▸ Requirement
Look through the listing below for the line with "mengejawantahkan nilai-nilai etika" and the line with "다테 마사무네 - 천하쟁패에 지각한 오우슈우". Copy both, along with every line between them, exactly and with no pictures.

---- Data excerpts

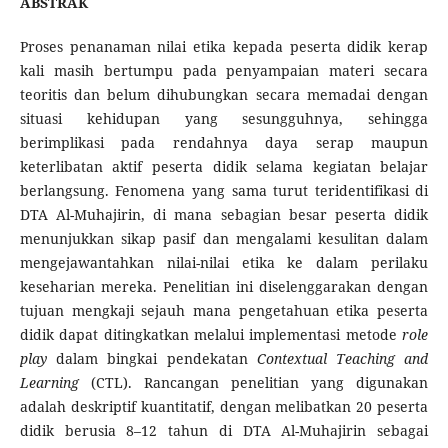
ABSTRAK
Proses penanaman nilai etika kepada peserta didik kerap
kali masih bertumpu pada penyampaian materi secara
teoritis dan belum dihubungkan secara memadai dengan
situasi kehidupan yang sesungguhnya, sehingga
berimplikasi pada rendahnya daya serap maupun
keterlibatan aktif peserta didik selama kegiatan belajar
berlangsung. Fenomena yang sama turut teridentifikasi di
DTA Al-Muhajirin, di mana sebagian besar peserta didik
menunjukkan sikap pasif dan mengalami kesulitan dalam
mengejawantahkan nilai-nilai etika ke dalam perilaku
keseharian mereka. Penelitian ini diselenggarakan dengan
tujuan mengkaji sejauh mana pengetahuan etika peserta
didik dapat ditingkatkan melalui implementasi metode
role
play
dalam bingkai pendekatan
Contextual Teaching and
Learning
(CTL). Rancangan penelitian yang digunakan
adalah deskriptif kuantitatif, dengan melibatkan 20 peserta
didik berusia 8–12 tahun di DTA Al-Muhajirin sebagai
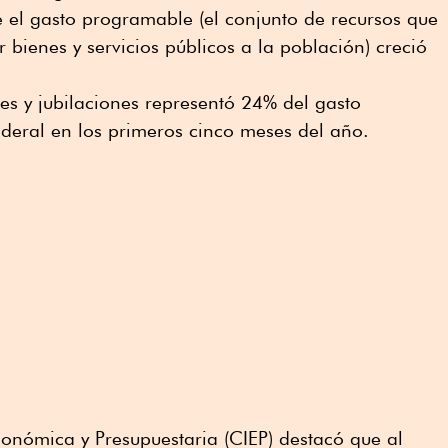
 el gasto programable (el conjunto de recursos que
 bienes y servicios públicos a la población) creció
s y jubilaciones representó 24% del gasto
deral en los primeros cinco meses del año.
conómica y Presupuestaria (CIEP) destacó que al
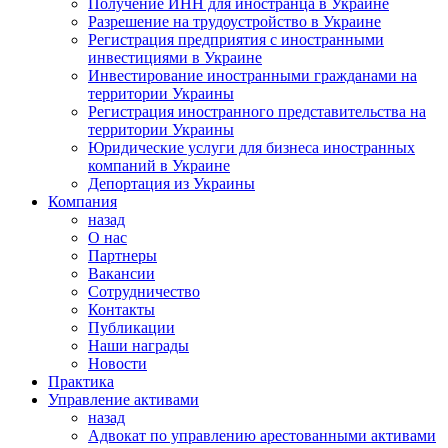
Получение ИНН для иностранца в Украине
Разрешение на трудоустройство в Украине
Регистрация предприятия с иностранными
инвестициями в Украине
Инвестирование иностранными гражданами на
территории Украины
Регистрация иностранного представительства на
территории Украины
Юридические услуги для бизнеса иностранных
компаний в Украине
Депортация из Украины
Компания
назад
О нас
Партнеры
Вакансии
Сотрудничество
Контакты
Публикации
Наши награды
Новости
Практика
Управление активами
назад
Адвокат по управлению арестованными активами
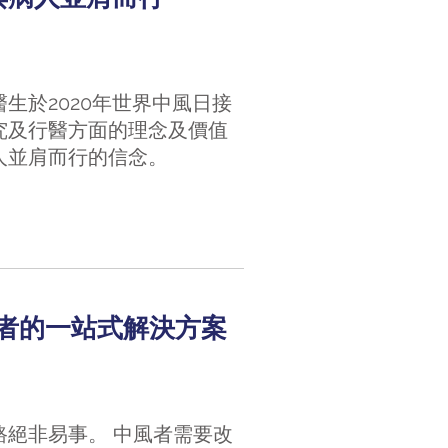
生於2020年世界中風日接
究及行醫方面的理念及價值
人並肩而行的信念。
和照顧者的一站式解決方案
絕非易事。 中風者需要改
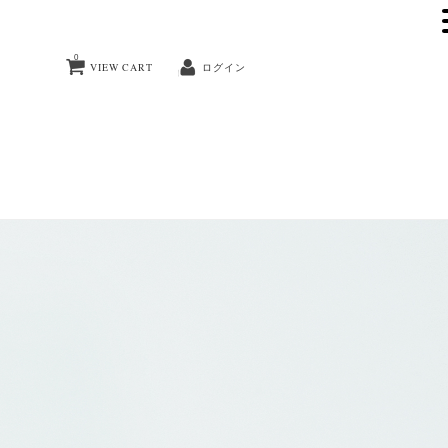
0
VIEW CART
ログイン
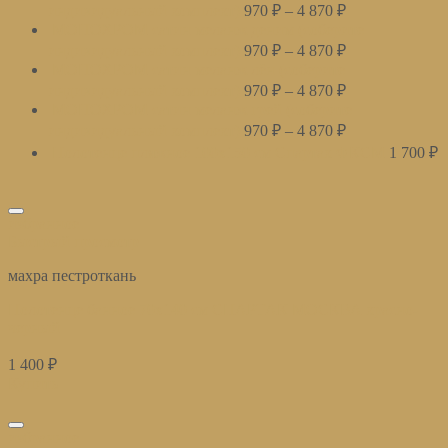
индивидуальный комплект)
970
₽
–
4 870
₽
МОНОХРОМ сатин меланж деним (соберите
индивидуальный комплект)
970
₽
–
4 870
₽
МОНОХРОМ сатин меланж лён (соберите
индивидуальный комплект)
970
₽
–
4 870
₽
МОНОХРОМ сатин меланж грей (соберите
индивидуальный комплект)
970
₽
–
4 870
₽
Полотенце пляжное 100х150 см Спартак ФКСМ
1 700
₽
избранное
Быстрый просмотр
махра пестроткань
Полотенце банное 70х140 см СПАРТАК МОСКВА красно-
черный
1 400
₽
Купить
избранное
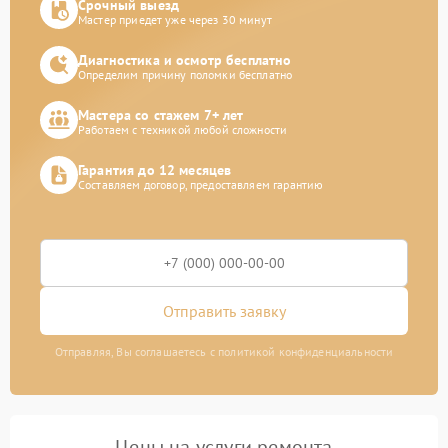
Срочный выезд
Мастер приедет уже через 30 минут
Диагностика и осмотр бесплатно
Определим причину поломки бесплатно
Мастера со стажем 7+ лет
Работаем с техникой любой сложности
Гарантия до 12 месяцев
Составляем договор, предоставляем гарантию
Отправить заявку
Отправляя, Вы соглашаетесь с политикой конфиденциальности
Цены на услуги ремонта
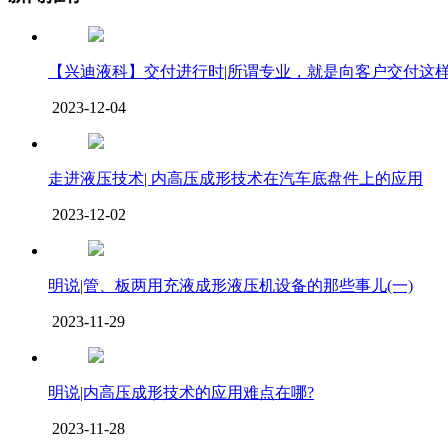
【兴迪液科】交付进行时|所谓专业，就是向客户交付这
2023-12-04
走进液压技术| 内高压成形技术在汽车底盘件上的应用
2023-12-02
明说|管、板两用充液成形液压机设备的那些事儿(一)
2023-11-29
明说|内高压成形技术的应用难点在哪?
2023-11-28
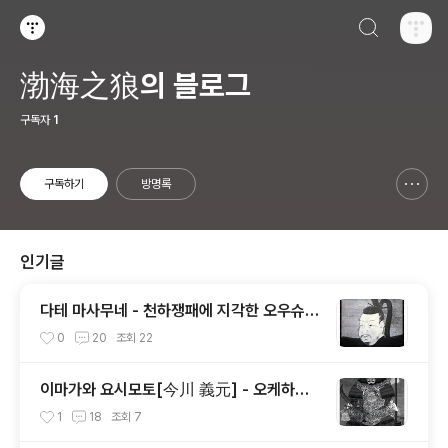
검색하기
티스토리
渤海之狼의 블로그
구독자
1
구독하기
방명록
신고하기 레이어
열기
인기글
다테 마사무네 - 천하쟁패에 지각한 오우슈우
패왕[奥州覇王]의 100만석 꿈
0
20
조회
22
이마가와 요시모토[今川 義元] - 오케하자
마[桶狭間]에 오명을 남긴 토우카이[東海]
1
18
조회
7
제일의 무장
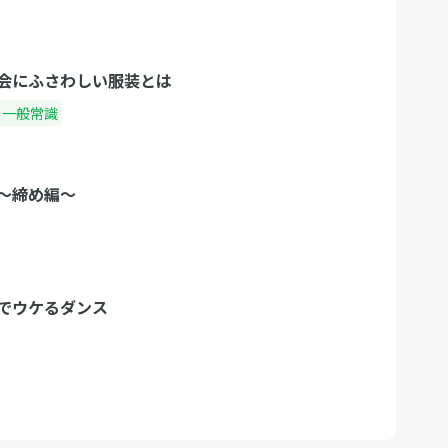
会にふさわしい服装とは
・一般常識
〜締め編〜
でウケるダンス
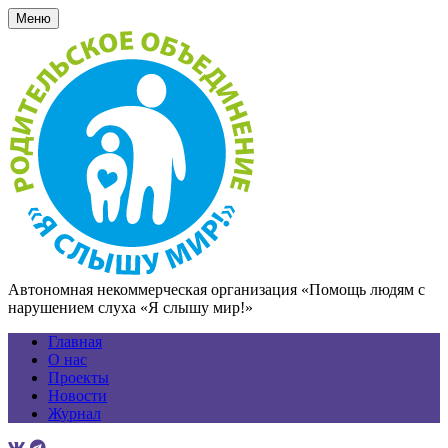
Меню
Автономная некоммерческая организация «Помощь людям с
нарушением слуха «Я слышу мир!»
Главная
О нас
Проекты
Новости
Журнал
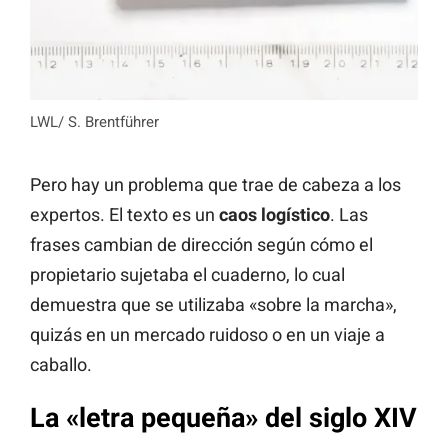
LWL/ S. Brentführer
Pero hay un problema que trae de cabeza a los
expertos. El texto es un
caos logístico
. Las
frases cambian de dirección según cómo el
propietario sujetaba el cuaderno, lo cual
demuestra que se utilizaba «sobre la marcha»,
quizás en un mercado ruidoso o en un viaje a
caballo.
La «letra pequeña» del siglo XIV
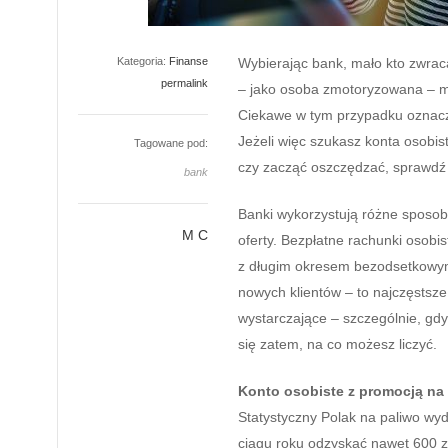
Kategoria:
Finanse
Wybierając bank, mało kto zwra
permalink
– jako osoba zmotoryzowana – m
Ciekawe w tym przypadku oznacz
Jeżeli więc szukasz konta osobi
Tagowane pod:
czy zacząć oszczędzać, sprawdź 
bank
Banki wykorzystują różne sposoby
M C
oferty. Bezpłatne rachunki osob
z długim okresem bezodsetkowym
nowych klientów – to najczęstsze
wystarczające – szczególnie, gd
się zatem, na co możesz liczyć.
Konto osobiste z promocją na
Statystyczny Polak na paliwo wyd
ciągu roku odzyskać nawet 600 z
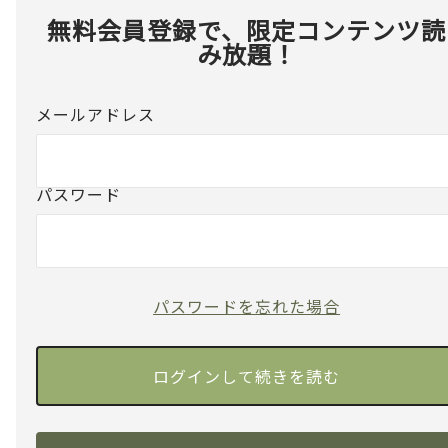
無料会員登録で、限定コンテンツ読
み放題！
メールアドレス
パスワード
パスワードを忘れた場合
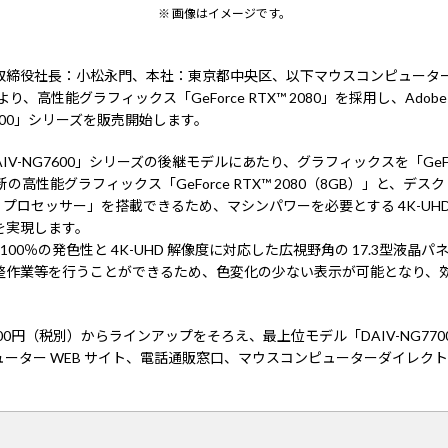
※ 画像はイメージです。
取締役社長：小松永門、本社：東京都中央区、以下マウスコンピュータ
高性能グラフィックス「GeForce RTX™ 2080」を採用し、Adobe RG
700」シリーズを販売開始します。
-NG7600」シリーズの後継モデルにあたり、グラフィックスを「GeForce®
新の高性能グラフィックス「GeForce RTX™ 2080（8GB）」と、
-9900K プロセッサー」を搭載できるため、マシンパワーを必要とする 4K-
を実現します。
比 100％の発色性と 4K-UHD 解像度に対応した広視野角の 17.3型
整作業等を行うことができるため、色変化の少ない表示が可能となり、
 9800円（税別）からラインアップをそろえ、最上位モデル「DAIV-NG7700U
ーター WEB サイト、電話通販窓口、マウスコンピューターダイレク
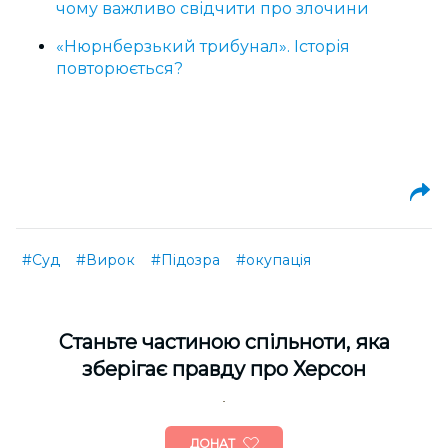
чому важливо свідчити про злочини
«Нюрнберзький трибунал». Історія
повторюється?
#Суд
#Вирок
#Підозра
#окупація
Cтаньте частиною спільноти, яка
зберігає правду про Херсон
ДОНАТ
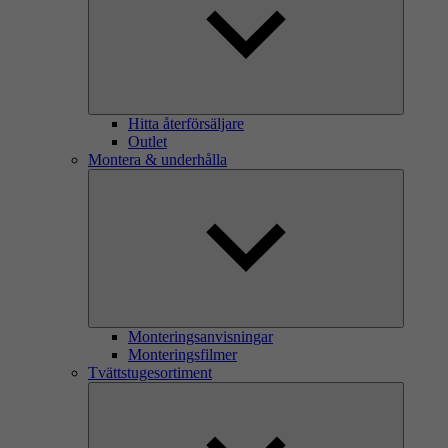
Hitta återförsäljare
Outlet
Montera & underhålla
Monteringsanvisningar
Monteringsfilmer
Tvättstugesortiment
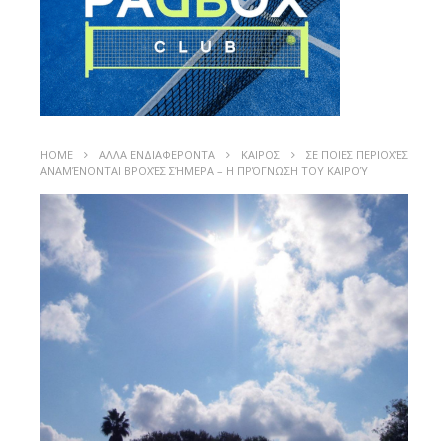
HOME
ΑΛΛΑ ΕΝΔΙΑΦΕΡΟΝΤΑ
ΚΑΙΡΟΣ
ΣΕ ΠΟΙΕΣ ΠΕΡΙΟΧΈΣ
ΑΝΑΜΈΝΟΝΤΑΙ ΒΡΟΧΈΣ ΣΉΜΕΡΑ – Η ΠΡΌΓΝΩΣΗ ΤΟΥ ΚΑΙΡΟΎ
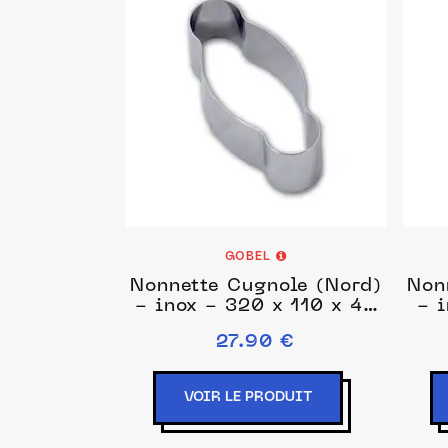
GOBEL
Nonnette Cugnole (Nord)
Non
- inox - 320 x 110 x 45
- 
mm
27.90 €
VOIR LE PRODUIT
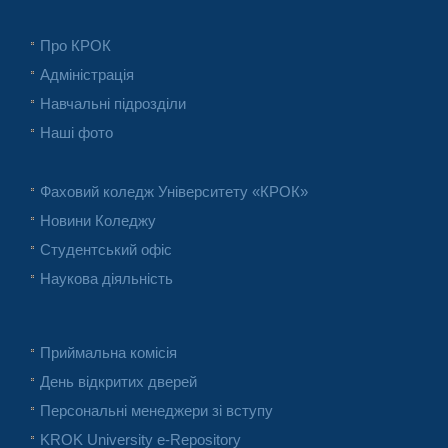
Про КРОК
Адміністрація
Навчальні підрозділи
Наші фото
Фаховий коледж Університету «КРОК»
Новини Коледжу
Студентський офіс
Наукова діяльність
Приймальна комісія
День відкритих дверей
Персональні менеджери зі вступу
KROK University e-Repository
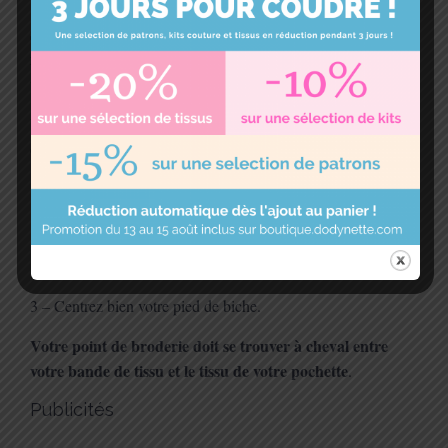
Sélectionnez un joli point de broderie sur votre
machine à coudre
et choisissez un joli fil assorti à votre
tissu.
Vous pouvez vous entrainer à réaliser les points sur des
chutes pour visualiser le résultat final.
3 – Centrez bien votre pied de biche.
Votre point de broderie doit se trouver à cheval entre
votre bande de tissu et le tissu de votre pochette
.
Publicités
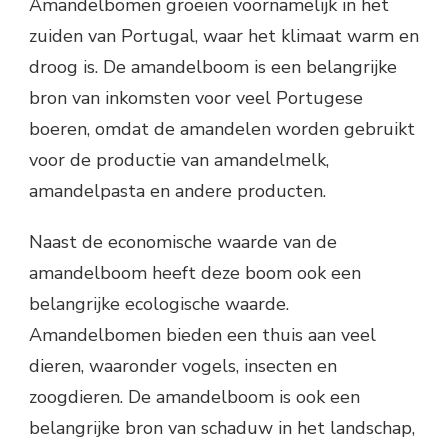
Amandelbomen groeien voornamelijk in het
zuiden van Portugal, waar het klimaat warm en
droog is. De amandelboom is een belangrijke
bron van inkomsten voor veel Portugese
boeren, omdat de amandelen worden gebruikt
voor de productie van amandelmelk,
amandelpasta en andere producten.
Naast de economische waarde van de
amandelboom heeft deze boom ook een
belangrijke ecologische waarde.
Amandelbomen bieden een thuis aan veel
dieren, waaronder vogels, insecten en
zoogdieren. De amandelboom is ook een
belangrijke bron van schaduw in het landschap,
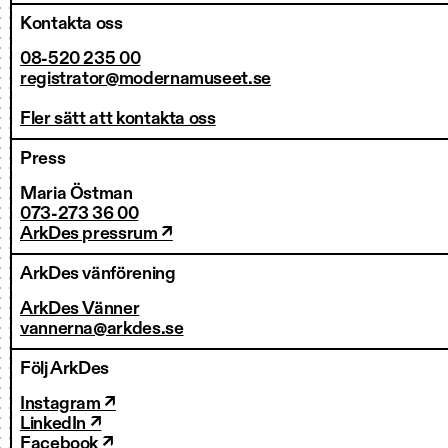
Kontakta oss
08-520 235 00
registrator@modernamuseet.se
Fler sätt att kontakta oss
Press
Maria Östman
073-273 36 00
ArkDes pressrum ↗
ArkDes vänförening
ArkDes Vänner
vannerna@arkdes.se
Följ ArkDes
Instagram ↗
LinkedIn ↗
Facebook ↗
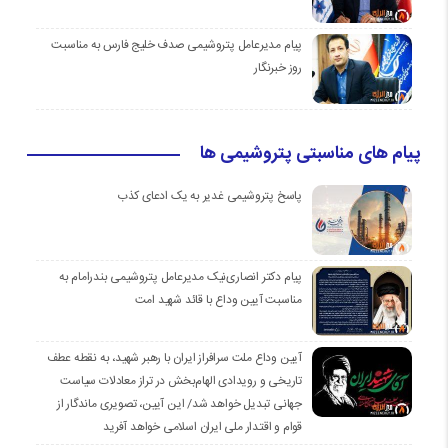
پیام مدیرعامل پتروشیمی صدف خلیج فارس به مناسبت
روز خبرنگار
پیام های مناسبتی پتروشیمی ها
پاسخ پتروشیمی غدیر به یک ادعای کذب
پیام دکتر انصاری‌نیک مدیرعامل پتروشیمی بندرامام به
مناسبت آیین وداع با قائد شهید امت
آیین وداع ملت سرافراز ایران با رهبر شهید، به نقطه عطف
تاریخی و رویدادی الهام‌بخش در تراز معادلات سیاست
جهانی تبدیل خواهد شد/ این آیین، تصویری ماندگار از
قوام و اقتدار ملی ایران اسلامی خواهد آفرید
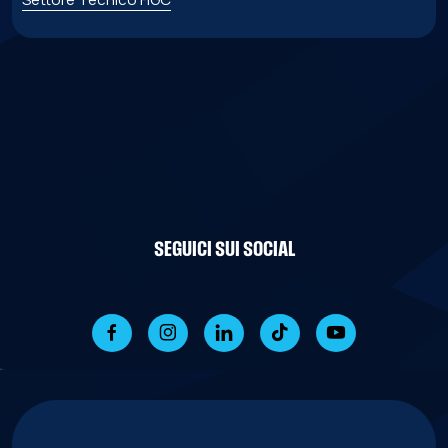
SEGUICI SUI SOCIAL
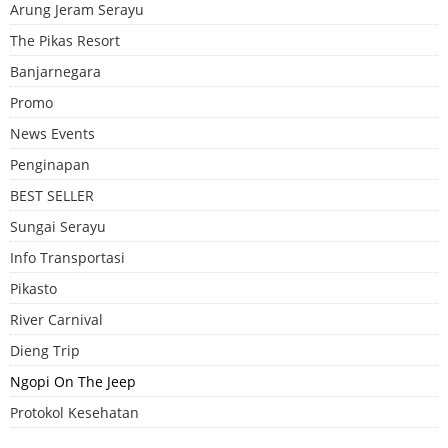
Arung Jeram Serayu
The Pikas Resort
Banjarnegara
Promo
News Events
Penginapan
BEST SELLER
Sungai Serayu
Info Transportasi
Pikasto
River Carnival
Dieng Trip
Ngopi On The Jeep
Protokol Kesehatan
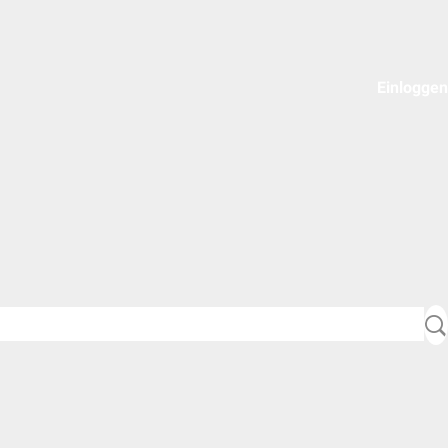
Einloggen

--------

▸ Completed task
mengejawantahkan nilai-nilai etika ke dalam perilaku
keseharian mereka. Penelitian ini diselenggarakan dengan
tujuan mengkaji sejauh mana pengetahuan etika peserta
didik dapat ditingkatkan melalui implementasi metode
role
play
dalam bingkai pendekatan
Contextual Teaching and
Learning
(CTL). Rancangan penelitian yang digunakan
adalah deskriptif kuantitatif, dengan melibatkan 20 peserta
didik berusia 8–12 tahun di DTA Al-Muhajirin sebagai
 el gasto programable (el conjunto de recursos que
 bienes y servicios públicos a la población) creció
s y jubilaciones representó 24% del gasto
deral en los primeros cinco meses del año.
conómica y Presupuestaria (CIEP) destacó que al
Получение ИНН для иностранца в Украине
Разрешение на трудоустройство в Украине
Регистрация предприятия с иностранными
инвестициями в Украине
Инвестирование иностранными гражданами на
территории Украины
Регистрация иностранного представительства на
территории Украины
Юридические услуги для бизнеса иностранных
компаний в Украине
Депортация из Украины
Компания
назад
О нас
Партнеры
Вакансии
Сотрудничество
Контакты
Публикации
Наши награды
Новости
Практика
Управление активами
назад
Адвокат по управлению арестованными активами
生於2020年世界中風日接
究及行醫方面的理念及價值
人並肩而行的信念。
和照顧者的一站式解決方案
絕非易事。 中風者需要改
0
VIEW CART
ログイン
индивидуальный комплект)
970
₽
–
4 870
₽
МОНОХРОМ сатин меланж деним (соберите
индивидуальный комплект)
970
₽
–
4 870
₽
МОНОХРОМ сатин меланж лён (соберите
индивидуальный комплект)
970
₽
–
4 870
₽
МОНОХРОМ сатин меланж грей (соберите
индивидуальный комплект)
970
₽
–
4 870
₽
Полотенце пляжное 100х150 см Спартак ФКСМ
1 700
₽
избранное
Быстрый просмотр
махра пестроткань
Полотенце банное 70х140 см СПАРТАК МОСКВА красно-
черный
1 400
₽
Купить
избранное
Срочный выезд
Мастер приедет уже через 30 минут
Диагностика и осмотр бесплатно
Определим причину поломки бесплатно
Мастера со стажем 7+ лет
Работаем с техникой любой сложности
Гарантия до 12 месяцев
Составляем договор, предоставляем гарантию
Отправить заявку
Отправляя, Вы соглашаетесь с политикой конфиденциальности
Цены на услуги ремонта
【兴迪液科】交付进行时|所谓专业，就是向客户交付这
2023-12-04
走进液压技术| 内高压成形技术在汽车底盘件上的应用
2023-12-02
明说|管、板两用充液成形液压机设备的那些事儿(一)
2023-11-29
明说|内高压成形技术的应用难点在哪?
2023-11-28
검색하기
티스토리
渤海之狼의 블로그
구독자
1
구독하기
방명록
신고하기 레이어
열기
인기글
다테 마사무네 - 천하쟁패에 지각한 오우슈우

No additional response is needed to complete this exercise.